*** Opening of Passage for review ***

Elk: Majestic Forest Denizens

By Dave Hanks
10/29/09

Cervus elaphus, or Wapiti are large and very striking beasts. To hear their bugling on the autumn air is moving and unforgettable. A group of them on a hillside lends a definite aesthetic quality to the surroundings. They are wide spread over the west in high, open mountain meadows. Winter sees them more often in the trees, seeking thermal cover.

Elk can run 35 mph and are strong swimmers. They are, also, very hardy and can withstand the harshness of winter better than deer. When the food supply is short, they will strip the bark from trees. Thus, they can destroy their own habitat – a recent problem in Yellowstone Park. Mountain Lions and Wolves are their major predators. Predators are a benefit to them by keeping their productive population numbers in balance with the food supply. Cattle that get too thin will fail to reproduce, or to even come into estrus. Elk are no different. Food supplies definitely affect reproductive success.

Old velvet itches and the bulls will thrash it off on bushes. This action stimulates the production of testosterone in preparation for the rutting season. Fights for dominance then occur but injuries from them are rare, except on occasion when antlers get inter-locked resulting in death to both bulls. Besides bugling, bulls will urinate on bushes, wallow in murky water, mud, and urine. I don’t know whether this attracts the cows or releases some of the male’s stress. Harems are collected, of up to 60 cows, which the dominant bull will herd to keep assembled. There is a price to pay for this privilege - loss of important fat needed to survive the upcoming winter – and many of these bulls will not live until spring. The resulting calves are born in spring and feed only on milk for their first month and are weaned at nine months.

This animal, a favorite of many hunters, is adaptable enough that species numbers are greater now than when Europeans first settled in this country. Some years ago, when we first entered Yellowstone at the north entrance portal, a huge bull, with gigantic antlers, was posing on the hillside as if to welcome everyone into the park.

*** Close of Passage for review ***

◆ What to do ◆
Please rewrite everything in the elk article from "Old velvet itches" down to "at nine months.", putting "Herds" in place of "Harems".

*** Opening of Information ***

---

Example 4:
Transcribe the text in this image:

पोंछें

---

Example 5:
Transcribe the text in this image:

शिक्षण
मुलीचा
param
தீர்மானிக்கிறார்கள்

*** Close of Information ***

◆ Finished task ◆
Old velvet itches and the bulls will thrash it off on bushes. This action stimulates the production of testosterone in preparation for the rutting season. Fights for dominance then occur but injuries from them are rare, except on occasion when antlers get inter-locked resulting in death to both bulls. Besides bugling, bulls will urinate on bushes, wallow in murky water, mud, and urine. I don’t know whether this attracts the cows or releases some of the male’s stress. Herds are collected, of up to 60 cows, which the dominant bull will herd to keep assembled. There is a price to pay for this privilege - loss of important fat needed to survive the upcoming winter – and many of these bulls will not live until spring. The resulting calves are born in spring and feed only on milk for their first month and are weaned at nine months.